Rows taken from a dataset
--- START ---

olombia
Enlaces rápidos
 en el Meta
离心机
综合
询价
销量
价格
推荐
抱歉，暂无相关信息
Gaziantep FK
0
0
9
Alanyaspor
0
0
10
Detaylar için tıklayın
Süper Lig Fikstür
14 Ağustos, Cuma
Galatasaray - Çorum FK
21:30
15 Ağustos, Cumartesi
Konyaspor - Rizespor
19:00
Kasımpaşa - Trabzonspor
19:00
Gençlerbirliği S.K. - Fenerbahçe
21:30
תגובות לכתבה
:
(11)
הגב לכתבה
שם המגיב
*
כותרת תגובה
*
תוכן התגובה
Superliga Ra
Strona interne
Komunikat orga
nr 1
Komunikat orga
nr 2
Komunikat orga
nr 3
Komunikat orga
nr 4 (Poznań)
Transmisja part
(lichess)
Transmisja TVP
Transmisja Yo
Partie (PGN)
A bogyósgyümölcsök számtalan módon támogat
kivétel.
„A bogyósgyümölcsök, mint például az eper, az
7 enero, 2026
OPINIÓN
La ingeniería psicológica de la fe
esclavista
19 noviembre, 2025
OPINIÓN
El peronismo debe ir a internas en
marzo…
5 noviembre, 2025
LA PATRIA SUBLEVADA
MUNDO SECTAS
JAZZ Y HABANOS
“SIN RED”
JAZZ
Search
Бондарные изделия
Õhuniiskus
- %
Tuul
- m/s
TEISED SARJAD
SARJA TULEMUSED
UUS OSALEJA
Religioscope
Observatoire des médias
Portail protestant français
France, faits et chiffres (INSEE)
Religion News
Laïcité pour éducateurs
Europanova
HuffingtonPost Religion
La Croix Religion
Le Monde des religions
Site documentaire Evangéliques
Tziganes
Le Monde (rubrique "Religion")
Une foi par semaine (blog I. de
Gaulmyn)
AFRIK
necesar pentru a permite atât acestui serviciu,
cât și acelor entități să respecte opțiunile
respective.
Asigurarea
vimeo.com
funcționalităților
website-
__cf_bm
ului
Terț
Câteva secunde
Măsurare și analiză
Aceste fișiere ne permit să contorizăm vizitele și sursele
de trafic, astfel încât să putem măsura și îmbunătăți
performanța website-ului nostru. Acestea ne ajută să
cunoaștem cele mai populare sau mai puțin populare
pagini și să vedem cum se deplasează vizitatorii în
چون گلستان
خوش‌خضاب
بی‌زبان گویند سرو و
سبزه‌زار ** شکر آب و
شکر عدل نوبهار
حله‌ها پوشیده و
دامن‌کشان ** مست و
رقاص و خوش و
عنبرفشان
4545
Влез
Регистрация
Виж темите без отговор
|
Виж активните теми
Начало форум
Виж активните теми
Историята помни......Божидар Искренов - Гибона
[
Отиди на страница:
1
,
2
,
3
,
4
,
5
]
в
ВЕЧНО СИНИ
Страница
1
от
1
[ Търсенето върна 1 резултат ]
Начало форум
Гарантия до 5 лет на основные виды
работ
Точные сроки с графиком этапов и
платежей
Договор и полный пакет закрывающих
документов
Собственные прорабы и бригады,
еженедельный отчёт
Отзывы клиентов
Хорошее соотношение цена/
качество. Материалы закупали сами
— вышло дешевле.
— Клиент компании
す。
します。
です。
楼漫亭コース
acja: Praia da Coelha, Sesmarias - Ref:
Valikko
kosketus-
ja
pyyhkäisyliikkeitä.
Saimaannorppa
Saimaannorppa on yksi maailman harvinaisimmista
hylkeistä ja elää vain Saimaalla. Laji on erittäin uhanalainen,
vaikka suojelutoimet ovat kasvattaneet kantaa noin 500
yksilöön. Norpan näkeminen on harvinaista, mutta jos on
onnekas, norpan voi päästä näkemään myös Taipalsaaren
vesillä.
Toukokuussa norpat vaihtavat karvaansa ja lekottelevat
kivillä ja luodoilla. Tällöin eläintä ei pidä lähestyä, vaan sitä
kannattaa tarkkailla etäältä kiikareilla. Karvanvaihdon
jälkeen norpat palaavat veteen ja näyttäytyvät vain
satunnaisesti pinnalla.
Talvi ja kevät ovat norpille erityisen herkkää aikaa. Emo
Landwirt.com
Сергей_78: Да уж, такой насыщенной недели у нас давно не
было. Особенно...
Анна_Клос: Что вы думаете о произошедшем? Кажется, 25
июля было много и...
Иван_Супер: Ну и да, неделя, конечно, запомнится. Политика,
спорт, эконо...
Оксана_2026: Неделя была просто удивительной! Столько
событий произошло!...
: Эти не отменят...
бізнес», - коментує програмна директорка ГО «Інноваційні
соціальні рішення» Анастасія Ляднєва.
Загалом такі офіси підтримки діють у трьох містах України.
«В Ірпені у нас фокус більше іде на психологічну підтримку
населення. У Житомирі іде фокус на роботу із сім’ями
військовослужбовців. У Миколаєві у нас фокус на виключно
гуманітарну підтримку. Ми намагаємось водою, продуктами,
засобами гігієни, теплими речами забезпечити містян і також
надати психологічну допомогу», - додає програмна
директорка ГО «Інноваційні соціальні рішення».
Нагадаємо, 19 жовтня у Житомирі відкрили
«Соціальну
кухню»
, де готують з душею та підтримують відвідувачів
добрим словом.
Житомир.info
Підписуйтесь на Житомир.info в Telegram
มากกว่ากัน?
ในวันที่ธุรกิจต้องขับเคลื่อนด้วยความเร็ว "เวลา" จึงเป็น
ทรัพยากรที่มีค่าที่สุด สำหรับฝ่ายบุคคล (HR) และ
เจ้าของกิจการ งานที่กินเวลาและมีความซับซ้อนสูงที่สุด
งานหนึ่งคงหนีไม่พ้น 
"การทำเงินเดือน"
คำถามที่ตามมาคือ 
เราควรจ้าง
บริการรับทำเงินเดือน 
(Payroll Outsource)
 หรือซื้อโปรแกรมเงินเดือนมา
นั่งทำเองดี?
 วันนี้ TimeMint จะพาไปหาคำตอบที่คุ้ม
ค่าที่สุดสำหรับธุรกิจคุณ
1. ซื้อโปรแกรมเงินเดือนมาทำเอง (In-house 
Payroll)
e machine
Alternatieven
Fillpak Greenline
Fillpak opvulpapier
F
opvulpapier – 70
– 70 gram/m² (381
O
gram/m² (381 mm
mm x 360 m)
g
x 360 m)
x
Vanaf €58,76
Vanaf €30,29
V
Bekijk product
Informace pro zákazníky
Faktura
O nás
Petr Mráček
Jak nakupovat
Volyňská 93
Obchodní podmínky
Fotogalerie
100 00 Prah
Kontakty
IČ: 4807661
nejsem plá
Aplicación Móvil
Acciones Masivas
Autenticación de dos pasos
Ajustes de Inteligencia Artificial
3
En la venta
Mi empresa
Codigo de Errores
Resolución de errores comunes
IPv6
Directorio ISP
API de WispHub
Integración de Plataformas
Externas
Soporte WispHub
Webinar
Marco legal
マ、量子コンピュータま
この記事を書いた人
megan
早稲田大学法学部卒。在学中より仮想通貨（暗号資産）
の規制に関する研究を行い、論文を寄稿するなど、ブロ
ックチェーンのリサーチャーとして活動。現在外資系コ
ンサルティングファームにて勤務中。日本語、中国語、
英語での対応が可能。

--- END ---

**Aim of the exercise**
Reproduce every one of the rows above line by line, keeping each character unchanged.

**Solution**
olombia
Enlaces rápidos
 en el Meta
离心机
综合
询价
销量
价格
推荐
抱歉，暂无相关信息
Gaziantep FK
0
0
9
Alanyaspor
0
0
10
Detaylar için tıklayın
Süper Lig Fikstür
14 Ağustos, Cuma
Galatasaray - Çorum FK
21:30
15 Ağustos, Cumartesi
Konyaspor - Rizespor
19:00
Kasımpaşa - Trabzonspor
19:00
Gençlerbirliği S.K. - Fenerbahçe
21:30
תגובות לכתבה
:
(11)
הגב לכתבה
שם המגיב
*
כותרת תגובה
*
תוכן התגובה
Superliga Ra
Strona interne
Komunikat orga
nr 1
Komunikat orga
nr 2
Komunikat orga
nr 3
Komunikat orga
nr 4 (Poznań)
Transmisja part
(lichess)
Transmisja TVP
Transmisja Yo
Partie (PGN)
A bogyósgyümölcsök számtalan módon támogat
kivétel.
„A bogyósgyümölcsök, mint például az eper, az
7 enero, 2026
OPINIÓN
La ingeniería psicológica de la fe
esclavista
19 noviembre, 2025
OPINIÓN
El peronismo debe ir a internas en
marzo…
5 noviembre, 2025
LA PATRIA SUBLEVADA
MUNDO SECTAS
JAZZ Y HABANOS
“SIN RED”
JAZZ
Search
Бондарные изделия
Õhuniiskus
- %
Tuul
- m/s
TEISED SARJAD
SARJA TULEMUSED
UUS OSALEJA
Religioscope
Observatoire des médias
Portail protestant français
France, faits et chiffres (INSEE)
Religion News
Laïcité pour éducateurs
Europanova
HuffingtonPost Religion
La Croix Religion
Le Monde des religions
Site documentaire Evangéliques
Tziganes
Le Monde (rubrique "Religion")
Une foi par semaine (blog I. de
Gaulmyn)
AFRIK
necesar pentru a permite atât acestui serviciu,
cât și acelor entități să respecte opțiunile
respective.
Asigurarea
vimeo.com
funcționalităților
website-
__cf_bm
ului
Terț
Câteva secunde
Măsurare și analiză
Aceste fișiere ne permit să contorizăm vizitele și sursele
de trafic, astfel încât să putem măsura și îmbunătăți
performanța website-ului nostru. Acestea ne ajută să
cunoaștem cele mai populare sau mai puțin populare
pagini și să vedem cum se deplasează vizitatorii în
چون گلستان
خوش‌خضاب
بی‌زبان گویند سرو و
سبزه‌زار ** شکر آب و
شکر عدل نوبهار
حله‌ها پوشیده و
دامن‌کشان ** مست و
رقاص و خوش و
عنبرفشان
4545
Влез
Регистрация
Виж темите без отговор
|
Виж активните теми
Начало форум
Виж активните теми
Историята помни......Божидар Искренов - Гибона
[
Отиди на страница:
1
,
2
,
3
,
4
,
5
]
в
ВЕЧНО СИНИ
Страница
1
от
1
[ Търсенето върна 1 резултат ]
Начало форум
Гарантия до 5 лет на основные виды
работ
Точные сроки с графиком этапов и
платежей
Договор и полный пакет закрывающих
документов
Собственные прорабы и бригады,
еженедельный отчёт
Отзывы клиентов
Хорошее соотношение цена/
качество. Материалы закупали сами
— вышло дешевле.
— Клиент компании
す。
します。
です。
楼漫亭コース
acja: Praia da Coelha, Sesmarias - Ref:
Valikko
kosketus-
ja
pyyhkäisyliikkeitä.
Saimaannorppa
Saimaannorppa on yksi maailman harvinaisimmista
hylkeistä ja elää vain Saimaalla. Laji on erittäin uhanalainen,
vaikka suojelutoimet ovat kasvattaneet kantaa noin 500
yksilöön. Norpan näkeminen on harvinaista, mutta jos on
onnekas, norpan voi päästä näkemään myös Taipalsaaren
vesillä.
Toukokuussa norpat vaihtavat karvaansa ja lekottelevat
kivillä ja luodoilla. Tällöin eläintä ei pidä lähestyä, vaan sitä
kannattaa tarkkailla etäältä kiikareilla. Karvanvaihdon
jälkeen norpat palaavat veteen ja näyttäytyvät vain
satunnaisesti pinnalla.
Talvi ja kevät ovat norpille erityisen herkkää aikaa. Emo
Landwirt.com
Сергей_78: Да уж, такой насыщенной недели у нас давно не
было. Особенно...
Анна_Клос: Что вы думаете о произошедшем? Кажется, 25
июля было много и...
Иван_Супер: Ну и да, неделя, конечно, запомнится. Политика,
спорт, эконо...
Оксана_2026: Неделя была просто удивительной! Столько
событий произошло!...
: Эти не отменят...
бізнес», - коментує програмна директорка ГО «Інноваційні
соціальні рішення» Анастасія Ляднєва.
Загалом такі офіси підтримки діють у трьох містах України.
«В Ірпені у нас фокус більше іде на психологічну підтримку
населення. У Житомирі іде фокус на роботу із сім’ями
військовослужбовців. У Миколаєві у нас фокус на виключно
гуманітарну підтримку. Ми намагаємось водою, продуктами,
засобами гігієни, теплими речами забезпечити містян і також
надати психологічну допомогу», - додає програмна
директорка ГО «Інноваційні соціальні рішення».
Нагадаємо, 19 жовтня у Житомирі відкрили
«Соціальну
кухню»
, де готують з душею та підтримують відвідувачів
добрим словом.
Житомир.info
Підписуйтесь на Житомир.info в Telegram
มากกว่ากัน?
ในวันที่ธุรกิจต้องขับเคลื่อนด้วยความเร็ว "เวลา" จึงเป็น
ทรัพยากรที่มีค่าที่สุด สำหรับฝ่ายบุคคล (HR) และ
เจ้าของกิจการ งานที่กินเวลาและมีความซับซ้อนสูงที่สุด
งานหนึ่งคงหนีไม่พ้น 
"การทำเงินเดือน"
คำถามที่ตามมาคือ 
เราควรจ้าง
บริการรับทำเงินเดือน 
(Payroll Outsource)
 หรือซื้อโปรแกรมเงินเดือนมา
นั่งทำเองดี?
 วันนี้ TimeMint จะพาไปหาคำตอบที่คุ้ม
ค่าที่สุดสำหรับธุรกิจคุณ
1. ซื้อโปรแกรมเงินเดือนมาทำเอง (In-house 
Payroll)
e machine
Alternatieven
Fillpak Greenline
Fillpak opvulpapier
F
opvulpapier – 70
– 70 gram/m² (381
O
gram/m² (381 mm
mm x 360 m)
g
x 360 m)
x
Vanaf €58,76
Vanaf €30,29
V
Bekijk product
Informace pro zákazníky
Faktura
O nás
Petr Mráček
Jak nakupovat
Volyňská 93
Obchodní podmínky
Fotogalerie
100 00 Prah
Kontakty
IČ: 4807661
nejsem plá
Aplicación Móvil
Acciones Masivas
Autenticación de dos pasos
Ajustes de Inteligencia Artificial
3
En la venta
Mi empresa
Codigo de Errores
Resolución de errores comunes
IPv6
Directorio ISP
API de WispHub
Integración de Plataformas
Externas
Soporte WispHub
Webinar
Marco legal
マ、量子コンピュータま
この記事を書いた人
megan
早稲田大学法学部卒。在学中より仮想通貨（暗号資産）
の規制に関する研究を行い、論文を寄稿するなど、ブロ
ックチェーンのリサーチャーとして活動。現在外資系コ
ンサルティングファームにて勤務中。日本語、中国語、
英語での対応が可能。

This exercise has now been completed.